*** Opening Data extract ***

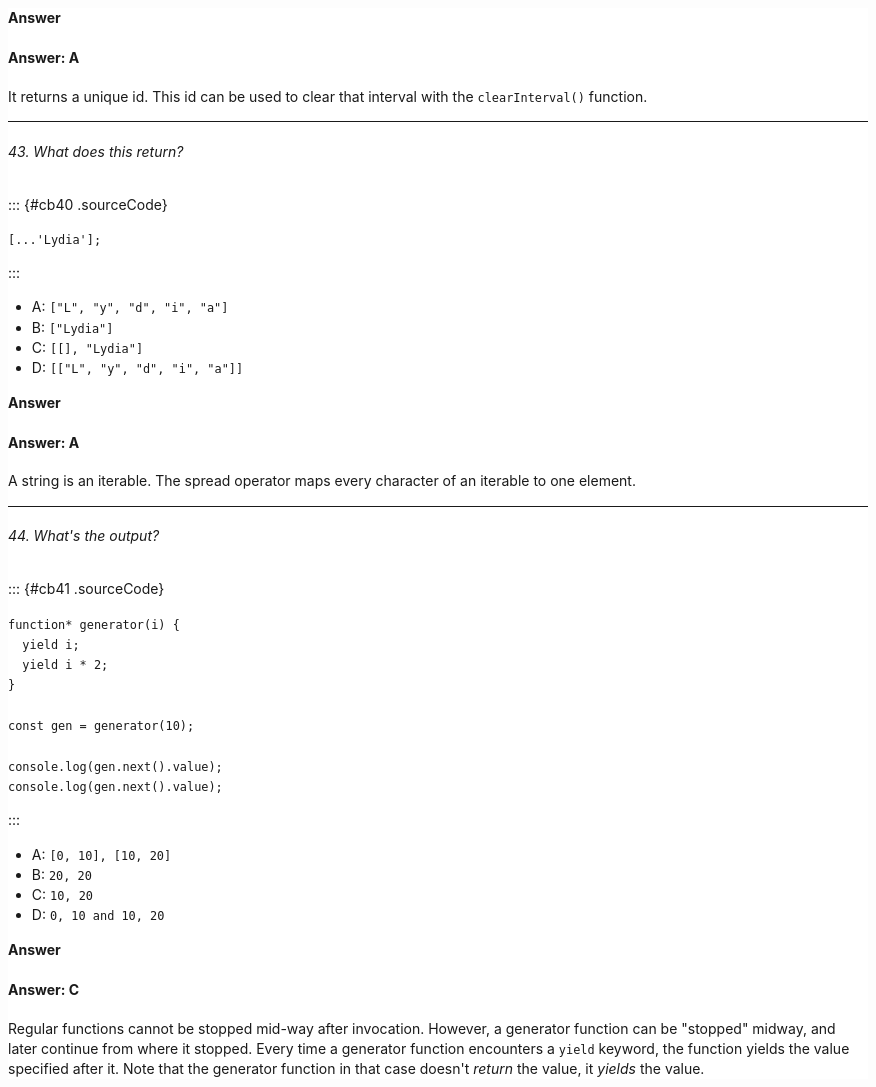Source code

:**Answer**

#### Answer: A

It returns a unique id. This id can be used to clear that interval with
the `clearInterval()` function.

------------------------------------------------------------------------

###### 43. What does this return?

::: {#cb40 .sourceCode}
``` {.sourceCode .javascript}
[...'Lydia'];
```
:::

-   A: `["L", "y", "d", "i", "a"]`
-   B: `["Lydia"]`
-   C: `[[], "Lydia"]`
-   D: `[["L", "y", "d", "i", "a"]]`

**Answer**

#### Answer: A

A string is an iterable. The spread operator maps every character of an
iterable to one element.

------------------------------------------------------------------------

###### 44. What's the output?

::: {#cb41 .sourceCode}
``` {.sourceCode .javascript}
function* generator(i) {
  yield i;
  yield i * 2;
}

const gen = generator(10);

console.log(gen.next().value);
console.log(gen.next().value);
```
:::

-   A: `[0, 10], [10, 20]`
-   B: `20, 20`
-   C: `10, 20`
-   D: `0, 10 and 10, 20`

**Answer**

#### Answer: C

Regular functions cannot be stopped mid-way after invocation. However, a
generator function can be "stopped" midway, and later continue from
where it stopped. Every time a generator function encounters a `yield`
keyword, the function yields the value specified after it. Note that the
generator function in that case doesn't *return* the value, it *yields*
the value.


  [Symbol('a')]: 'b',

*** Closing Data extract ***
*** Opening Data extract ***

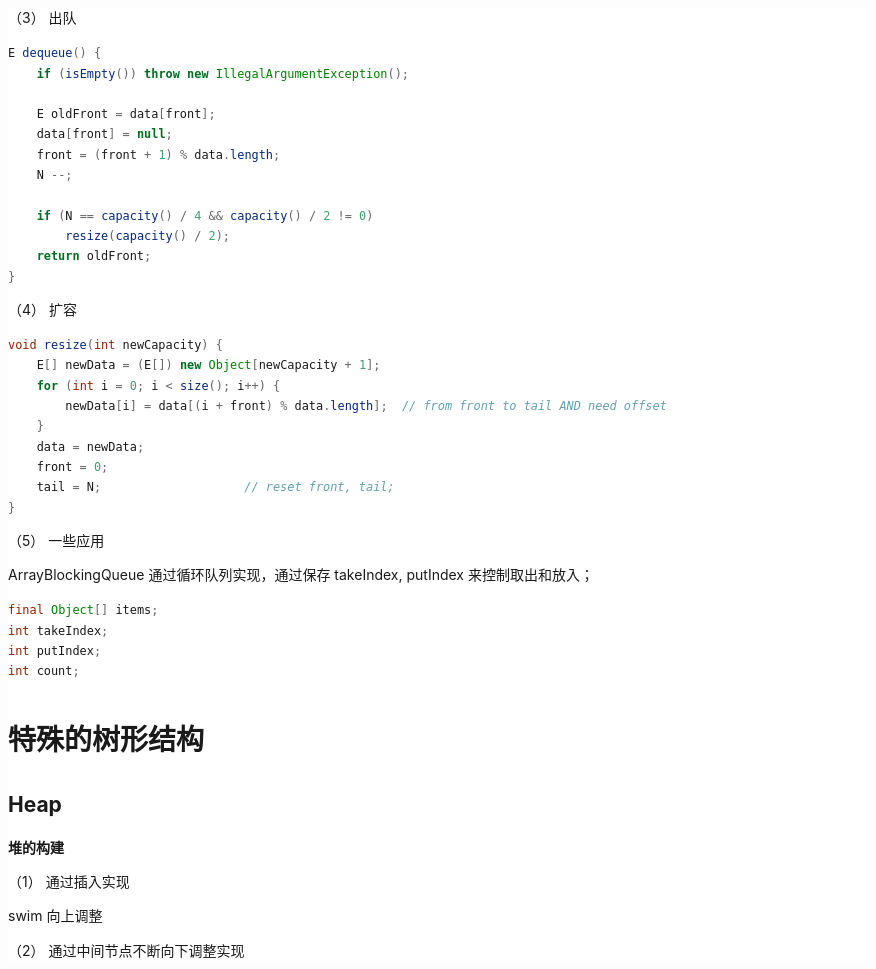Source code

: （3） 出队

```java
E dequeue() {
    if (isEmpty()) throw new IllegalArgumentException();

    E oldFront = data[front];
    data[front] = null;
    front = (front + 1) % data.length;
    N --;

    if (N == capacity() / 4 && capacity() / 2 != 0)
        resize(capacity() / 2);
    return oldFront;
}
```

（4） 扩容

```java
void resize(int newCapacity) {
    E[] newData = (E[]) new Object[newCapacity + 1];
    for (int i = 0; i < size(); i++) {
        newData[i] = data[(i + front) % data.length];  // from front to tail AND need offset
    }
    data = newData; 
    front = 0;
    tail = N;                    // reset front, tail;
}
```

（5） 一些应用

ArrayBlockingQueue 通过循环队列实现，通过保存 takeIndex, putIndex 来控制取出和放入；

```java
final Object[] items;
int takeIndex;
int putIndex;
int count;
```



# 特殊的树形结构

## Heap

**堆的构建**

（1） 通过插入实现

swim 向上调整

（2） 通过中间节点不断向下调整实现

*** Closing Data extract ***

▸ Task description
Read the listing. Copy each line that has the word "oldFront" in it.

▸ Result of the task
    E oldFront = data[front];
    return oldFront;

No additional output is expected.